▸ **What you need to do**:
Please copy exactly the lines from the one containing "São Paulo - SP, 01238-000" to the end of the entries, both included, and nothing else. Omit every picture.

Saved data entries
=-=-=-=-=
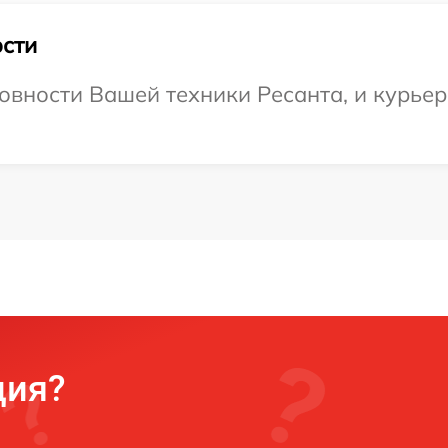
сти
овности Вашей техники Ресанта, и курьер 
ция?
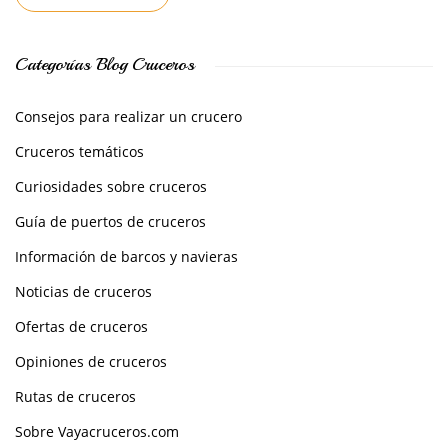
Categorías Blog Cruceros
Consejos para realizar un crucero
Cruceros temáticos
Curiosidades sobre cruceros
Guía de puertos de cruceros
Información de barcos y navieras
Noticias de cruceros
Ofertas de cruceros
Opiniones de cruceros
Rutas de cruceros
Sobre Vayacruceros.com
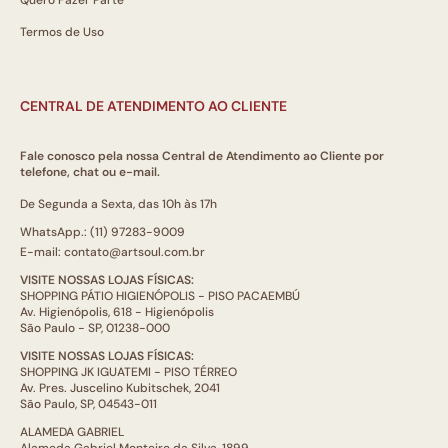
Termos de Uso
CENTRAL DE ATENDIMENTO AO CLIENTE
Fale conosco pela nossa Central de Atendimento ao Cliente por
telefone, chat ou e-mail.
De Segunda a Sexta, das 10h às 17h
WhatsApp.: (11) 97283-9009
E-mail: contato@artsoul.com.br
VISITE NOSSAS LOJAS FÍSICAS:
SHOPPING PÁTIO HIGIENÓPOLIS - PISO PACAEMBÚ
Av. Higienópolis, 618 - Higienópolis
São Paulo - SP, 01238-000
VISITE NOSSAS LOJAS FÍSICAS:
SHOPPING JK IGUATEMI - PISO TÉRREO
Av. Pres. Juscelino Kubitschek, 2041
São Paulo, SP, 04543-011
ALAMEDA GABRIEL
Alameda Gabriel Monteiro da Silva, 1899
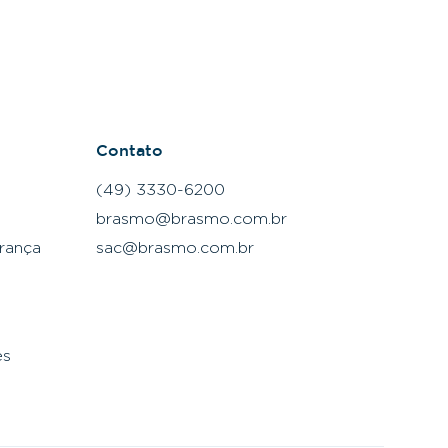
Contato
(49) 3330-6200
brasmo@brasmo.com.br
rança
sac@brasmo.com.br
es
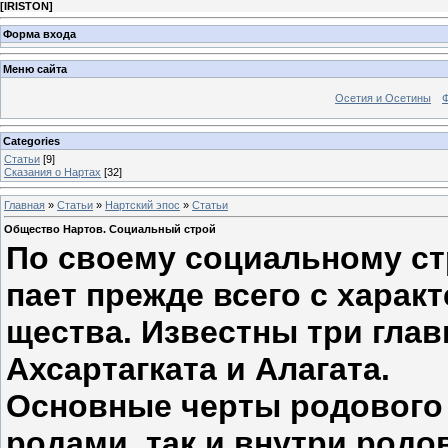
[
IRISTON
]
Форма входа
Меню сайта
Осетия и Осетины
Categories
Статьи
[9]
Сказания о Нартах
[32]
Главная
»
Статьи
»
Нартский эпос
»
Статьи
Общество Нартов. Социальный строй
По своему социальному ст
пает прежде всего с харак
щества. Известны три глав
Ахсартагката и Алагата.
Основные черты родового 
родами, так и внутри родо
=-=-=-=-=
▸ **Output for this task**:
São Paulo - SP, 01238-000
VISITE NOSSAS LOJAS FÍSICAS:
SHOPPING JK IGUATEMI - PISO TÉRREO
Av. Pres. Juscelino Kubitschek, 2041
São Paulo, SP, 04543-011
ALAMEDA GABRIEL
Alameda Gabriel Monteiro da Silva, 1899
Contato
(49) 3330-6200
brasmo@brasmo.com.br
rança
sac@brasmo.com.br
es
[
IRISTON
]
Форма входа
Меню сайта
Осетия и Осетины
Categories
Статьи
[9]
Сказания о Нартах
[32]
Главная
»
Статьи
»
Нартский эпос
»
Статьи
Общество Нартов. Социальный строй
По своему социальному ст
пает прежде всего с харак
щества. Известны три глав
Ахсартагката и Алагата.
Основные черты родового 
родами, так и внутри родо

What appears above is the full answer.